A mudança abrange tanto os exclusivos da plataforma, como as franquias God of War e Uncharted, quanto títulos third-party, de estúdios externos. Na prática, porém, isso não significa necessariamente o fim das caixas nas prateleiras: seguindo um modelo semelhante ao adotado recentemente por GTA 6, os jogos poderão continuar sendo vendidos em embalagens físicas, mas contendo apenas um código de download, sem disco.
"Essa é uma direção natural para a Sony Interactive Entertainment se adaptar às tendências de consumo, visto que a preferência por mídia digital supera significativamente a por discos físicos", afirmou a empresa em comunicado. "Essa transição nos permitirá alinhar melhor nossas ações à forma como a maior parte da nossa comunidade prefere acessar e jogar atualmente." A Sony também garantiu que seguirá investindo em novas formas de acesso aos jogos, seja pela PlayStation Store ou por meio de varejistas parceiros.

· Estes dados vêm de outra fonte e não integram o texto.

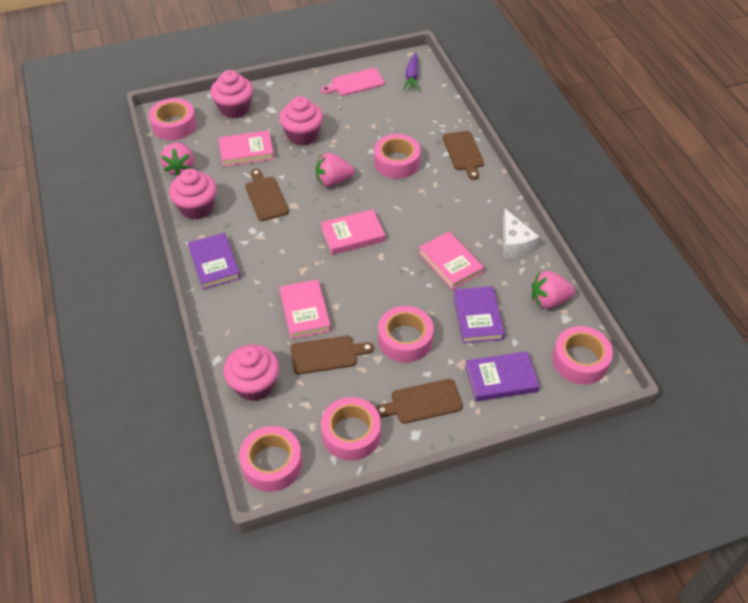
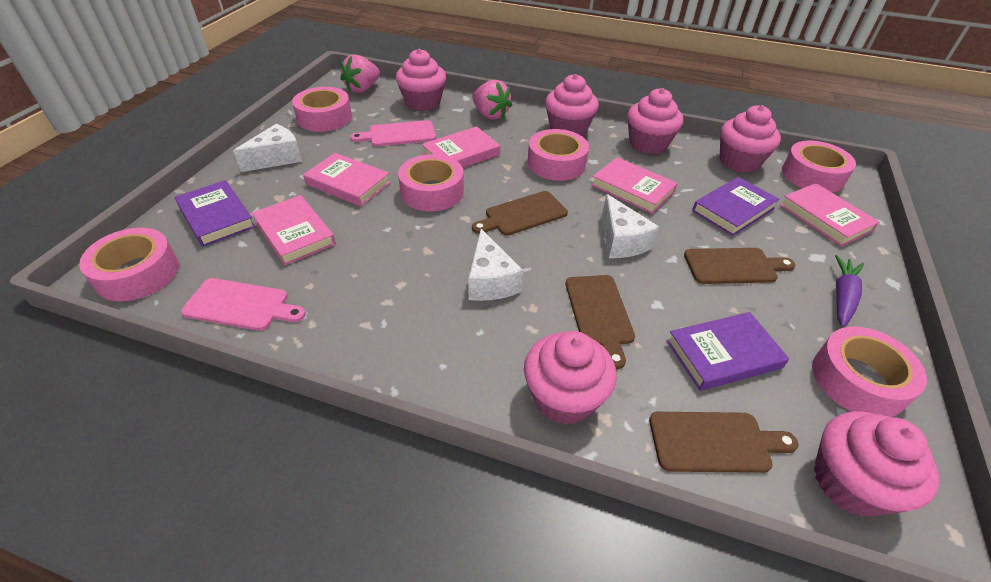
pink book: 4 -> 5
pink cupcake: 4 -> 6
pink cutting board: 1 -> 2
pink strawberry: 3 -> 2
white cheese: 1 -> 3

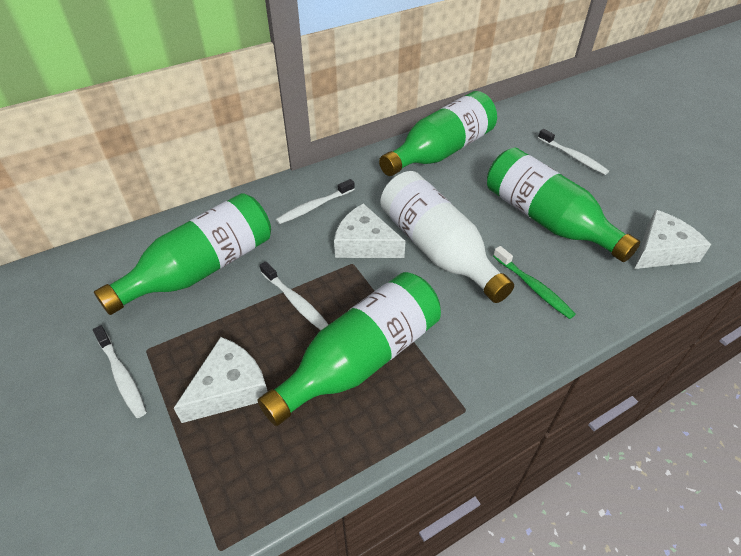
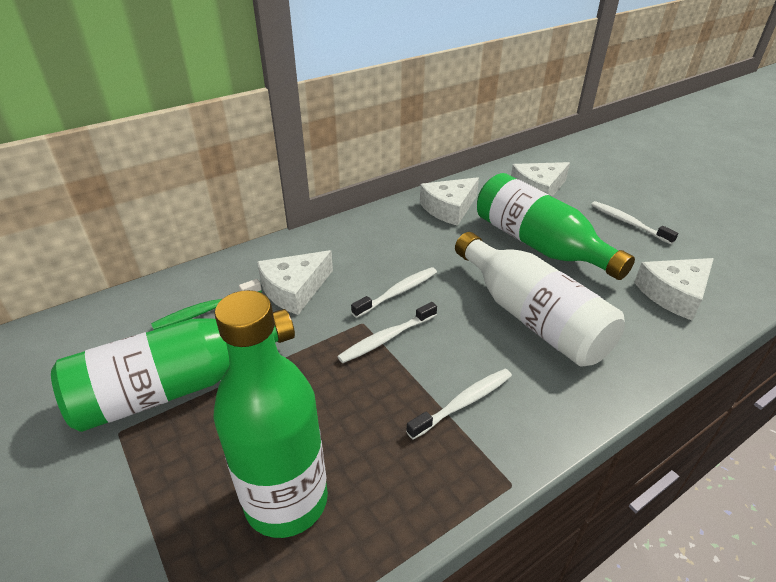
green bottle: 4 -> 3
white cheese: 3 -> 4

A decisão vem em um momento em que a indústria de games acelera a migração para o digital. No início do ano, a Sony aumentou o preço do PS5 pela segunda vez em 12 meses, citando pressões na cadeia global de componentes. A Microsoft, por sua vez, confirmou recentemente reajustes de US$ 100 a US$ 150 nos consoles Xbox, justificando que os custos de memória e armazenamento mais do que dobraram. Nesse cenário, eliminar a produção de discos também pode reduzir custos de fabricação e logística para a Sony.
A reação do público, no entanto, tende a ser dividida. O debate sobre a propriedade do conteúdo digital ganhou força quando a própria Sony enviou comunicados a usuários do PlayStation informando que mais de 550 filmes comprados seriam removidos das bibliotecas digitais em setembro, devido ao encerramento de contratos de licenciamento com a Studio Canal. O episódio reforçou a preocupação de que, no modelo digital, o consumidor não é efetivamente dono do que compra — e o fim dos discos elimina a principal alternativa para quem busca manter acesso permanente ao conteúdo adquirido.